Les syndicats des policiers demandent à leurs membres d’attribuer aussi peu d'amendes que possible pendant la semaine prochaine. Ils estiment que leur entretien de ce vendredi avec les co-formateurs a été "positif", mais que Kris Peeters (CD&V) et Charles Michel (MR) ne leur ont pas donné suffisamment de garanties pour apaiser leurs craintes au sujet de leur droit à la prépension. Les agents de police protestent depuis plus d’une semaine contre la remise en cause de leur accès à la prépension par un arrêt de la Cour constitutionnelle. Ils devront attendre maintenant 62 ans et 40 ans de carrière pour pouvoir prendre leur retraite.

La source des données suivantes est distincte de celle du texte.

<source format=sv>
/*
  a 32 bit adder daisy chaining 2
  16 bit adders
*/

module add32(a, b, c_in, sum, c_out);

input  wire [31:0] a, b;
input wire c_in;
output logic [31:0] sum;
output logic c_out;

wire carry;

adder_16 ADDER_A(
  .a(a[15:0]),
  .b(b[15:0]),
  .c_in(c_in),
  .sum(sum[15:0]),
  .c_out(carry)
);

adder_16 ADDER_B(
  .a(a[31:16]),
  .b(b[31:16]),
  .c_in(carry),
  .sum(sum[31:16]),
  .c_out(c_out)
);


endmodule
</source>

Depuis l’été dernier, les policiers belges savent qu’ils devront travailler plus longtemps avant de pouvoir prendre leur retraite. Le 10 juillet, la Cour constitutionnelle stipulait en effet que toute personne travaillant à la police intégrée ne pourra pas prendre sa pension avant l’âge de 62 ans. Une loi de redressement et des mesures de transition pour les policiers concernés, qui doivent subitement travailler plus longtemps, n’ont pas été adoptées.

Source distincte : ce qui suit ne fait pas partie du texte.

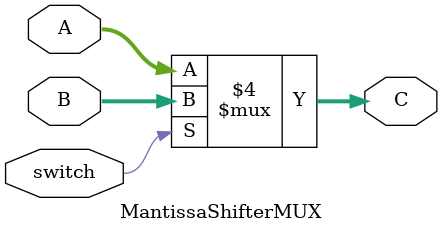
<source format=sv>
module MantissaShifterMUX
(
	input [9:0] A, B,
	input switch,
	output [9:0] C
);
	always_comb
    begin
        if (switch == 1'b0)
            C = A;    
        else
            C = B;     
    end

endmodule 
</source>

La semaine dernière, près de 14.000 agents ont manifesté dans les rues de la capitale contre la suppression du droit des policiers qui faisaient partie de l'ex-gendarmerie d'accéder à la prépension entre 54 et 58 ans, au lieu de 62 ans. Les syndicats menacent d’organiser de nouvelles actions de protestation la semaine prochaine, si les négociateurs de la future coalition fédérale ne présentent pas des pistes de solution.

Ce vendredi midi, les syndicats estimaient ne pas avoir reçu suffisamment de garanties. « L’une des acttions possibles est une 'semaine sans amende'. Nous demanderons alors à nos membres d’adopter une attitude pédagogique, de mettre les gens en garde, afin d’éviter autant que possible de devoir attribuer des amendes", expliquait Vincent Houssin du syndicat libéral.

Cette action sera donc appliquée dès mardi et pendant toute la semaine prochaine, ont confirmé les syndicats.

Et de préciser qu'un certain laxisme ne sera appliqué que pour les infractions légères. D’autre part, les caméras fixes continueront à contrôler la vitesse des véhicules et les infractions graves au code de la route ne seront pas non plus tolérées.